During a closed session broadcast live on state radio, conservative MP Ahmad Avai questioned why refinery fire brigades still used protein-based foam that cannot smother modern high-vapour fuels. Oil Minister Javad Owji admitted the last major upgrade of fire-suppression systems dates to 2012, when European suppliers severed ties under pressure from Washington.

The ministry has since asked Oman and Qatar for technical crews, yet neither Gulf state has replied publicly, wary of secondary US penalties on firms that assist Iranian energy projects.

Regional capitals watch fallout anxiously

Envoys in Kuwait City say diplomats are revising contingency plans after residue from the same storm system left grey flecks on cars parked at the US embassy compound, 600 km down-wind. Qatar’s environment ministry has dispatched aircraft to collect air samples above the Persian Gulf, fearing the slick could hamper seawater desalination plants that supply 95 percent of drinking water.

Analysts note that during the 1980s “tanker war”, similar smoke plumes drifted as far as the Indian sub-continent; satellite imagery already shows a brown smear stretching across the Strait of Hormuz toward Pakistan’s Makran coast.

But long-term health risk remains uncertain

The numbers tell a different story once the soot touches soil. Soil scientists interviewed by GlobalBeat calculate that hydrocarbons now coating wheat fields south of Tehran will take 18–24 months to break down—long enough to enter the food chain if farmers replant this autumn.

What’s less clear is whether the government will fund a clean-up in rural districts already battered by drought. Previous budget cuts shifted environmental oversight to local councils that lack lab equipment to test crops.

One family throws away its harvest

Imagine driving before dawn to a small plot in Varamin, 40 km south of Tehran. You have borrowed against next year’s crop to plant 5,000 tomato seedlings under plastic tunnels. Overnight, black pellets pitted the sheeting; when you wipe a fruit on your sleeve, the skin leaves an iridescent smear.
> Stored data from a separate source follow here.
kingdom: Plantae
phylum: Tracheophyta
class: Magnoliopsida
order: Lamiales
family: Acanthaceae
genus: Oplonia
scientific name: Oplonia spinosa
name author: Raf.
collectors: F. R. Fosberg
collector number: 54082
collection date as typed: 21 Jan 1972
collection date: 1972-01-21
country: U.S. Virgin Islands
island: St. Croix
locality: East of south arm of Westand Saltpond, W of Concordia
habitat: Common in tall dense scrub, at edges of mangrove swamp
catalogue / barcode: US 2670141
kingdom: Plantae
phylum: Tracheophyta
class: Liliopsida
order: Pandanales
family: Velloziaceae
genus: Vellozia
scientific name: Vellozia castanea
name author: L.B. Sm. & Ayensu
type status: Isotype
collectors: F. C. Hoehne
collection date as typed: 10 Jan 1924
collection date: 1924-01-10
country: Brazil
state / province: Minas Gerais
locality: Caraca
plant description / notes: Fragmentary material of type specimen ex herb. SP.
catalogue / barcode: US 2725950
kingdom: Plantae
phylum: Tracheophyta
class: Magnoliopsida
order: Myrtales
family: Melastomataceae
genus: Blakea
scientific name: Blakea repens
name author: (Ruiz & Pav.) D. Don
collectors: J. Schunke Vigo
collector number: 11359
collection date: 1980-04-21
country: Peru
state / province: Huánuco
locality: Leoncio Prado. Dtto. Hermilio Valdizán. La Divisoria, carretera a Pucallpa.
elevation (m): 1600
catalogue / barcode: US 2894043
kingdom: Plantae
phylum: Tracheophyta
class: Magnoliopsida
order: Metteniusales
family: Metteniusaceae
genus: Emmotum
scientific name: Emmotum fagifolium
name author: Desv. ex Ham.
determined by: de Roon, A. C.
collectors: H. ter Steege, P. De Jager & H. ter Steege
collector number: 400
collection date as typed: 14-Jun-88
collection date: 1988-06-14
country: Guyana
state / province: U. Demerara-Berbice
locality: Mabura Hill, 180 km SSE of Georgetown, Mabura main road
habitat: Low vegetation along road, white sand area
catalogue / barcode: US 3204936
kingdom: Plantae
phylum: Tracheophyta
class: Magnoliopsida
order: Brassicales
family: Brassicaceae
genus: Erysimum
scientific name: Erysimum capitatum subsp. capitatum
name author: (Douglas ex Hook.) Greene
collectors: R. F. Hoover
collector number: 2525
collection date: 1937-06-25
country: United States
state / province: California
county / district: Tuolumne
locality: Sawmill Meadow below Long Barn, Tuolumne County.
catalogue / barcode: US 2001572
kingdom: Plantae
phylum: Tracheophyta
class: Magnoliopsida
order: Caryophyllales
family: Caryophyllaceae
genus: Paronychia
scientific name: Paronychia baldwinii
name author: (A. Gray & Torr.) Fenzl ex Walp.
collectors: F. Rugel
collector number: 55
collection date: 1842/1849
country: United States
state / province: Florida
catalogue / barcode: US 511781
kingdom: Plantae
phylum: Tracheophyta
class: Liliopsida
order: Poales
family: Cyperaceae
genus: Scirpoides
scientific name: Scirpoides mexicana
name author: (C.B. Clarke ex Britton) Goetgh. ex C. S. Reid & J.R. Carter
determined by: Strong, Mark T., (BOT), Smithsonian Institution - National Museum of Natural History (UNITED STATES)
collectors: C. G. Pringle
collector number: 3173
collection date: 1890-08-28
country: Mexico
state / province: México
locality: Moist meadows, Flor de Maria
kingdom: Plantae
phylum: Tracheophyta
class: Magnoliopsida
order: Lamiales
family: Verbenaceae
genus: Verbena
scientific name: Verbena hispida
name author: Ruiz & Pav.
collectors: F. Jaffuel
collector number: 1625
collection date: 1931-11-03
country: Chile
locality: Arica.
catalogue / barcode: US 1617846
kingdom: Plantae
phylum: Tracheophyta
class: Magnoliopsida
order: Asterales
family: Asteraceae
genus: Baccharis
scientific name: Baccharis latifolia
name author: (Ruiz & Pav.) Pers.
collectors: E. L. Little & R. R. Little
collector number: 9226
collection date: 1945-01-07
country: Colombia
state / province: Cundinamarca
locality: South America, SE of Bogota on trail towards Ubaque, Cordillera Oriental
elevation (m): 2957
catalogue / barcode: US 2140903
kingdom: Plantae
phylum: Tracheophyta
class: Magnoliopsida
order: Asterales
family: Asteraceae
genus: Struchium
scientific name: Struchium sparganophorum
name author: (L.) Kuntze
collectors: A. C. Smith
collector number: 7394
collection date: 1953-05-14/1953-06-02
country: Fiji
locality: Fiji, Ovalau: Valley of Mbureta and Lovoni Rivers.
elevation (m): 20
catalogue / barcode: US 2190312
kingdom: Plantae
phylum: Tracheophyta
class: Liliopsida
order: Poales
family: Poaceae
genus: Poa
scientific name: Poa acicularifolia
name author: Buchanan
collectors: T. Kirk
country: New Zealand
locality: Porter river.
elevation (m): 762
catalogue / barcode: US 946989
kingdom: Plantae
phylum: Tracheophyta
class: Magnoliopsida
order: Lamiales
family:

Market traders will reject the load, yet the bank payment is due in 30 days. In this scenario—repeated across 200 villages—you either dump the tomatoes by the roadside and absorb the loss, or risk selling them illegally on inner-city curbs.

Globally, conflict-linked pollution rises

The phenomenon of war-time black rain Iran is experiencing mirrors events in eastern Ukraine, where shelled petrochemical plants in Donetsk released benzene into snowfall during 2022. A United Nations Environment Programme report last year catalogued 246 cases of conflict-driven industrial fires worldwide, warning that soot travelling beyond borders may soon be classified as trans-boundary hazardous waste under the Basel Convention. If Tehran lodges a formal complaint, it could force the UN Security Council to debate environmental reparations—an avenue Iraq pursued unsuccessfully after its 1990 invasion of Kuwait set oil wells ablaze.

Oil minister faces MPs next week

Parliament has summoned Javad Owji to present a damage assessment and request emergency funds on 25 June. If lawmakers refuse, the government must either tap the National Development Fund—already depleted by currency support—or issue new debt at interest rates above 25 percent. Meanwhile, meteorologists predict another Caspian weather front arriving Saturday that could wash more residue onto the capital, extending the black rain Iran residents have only just begun to scrub away.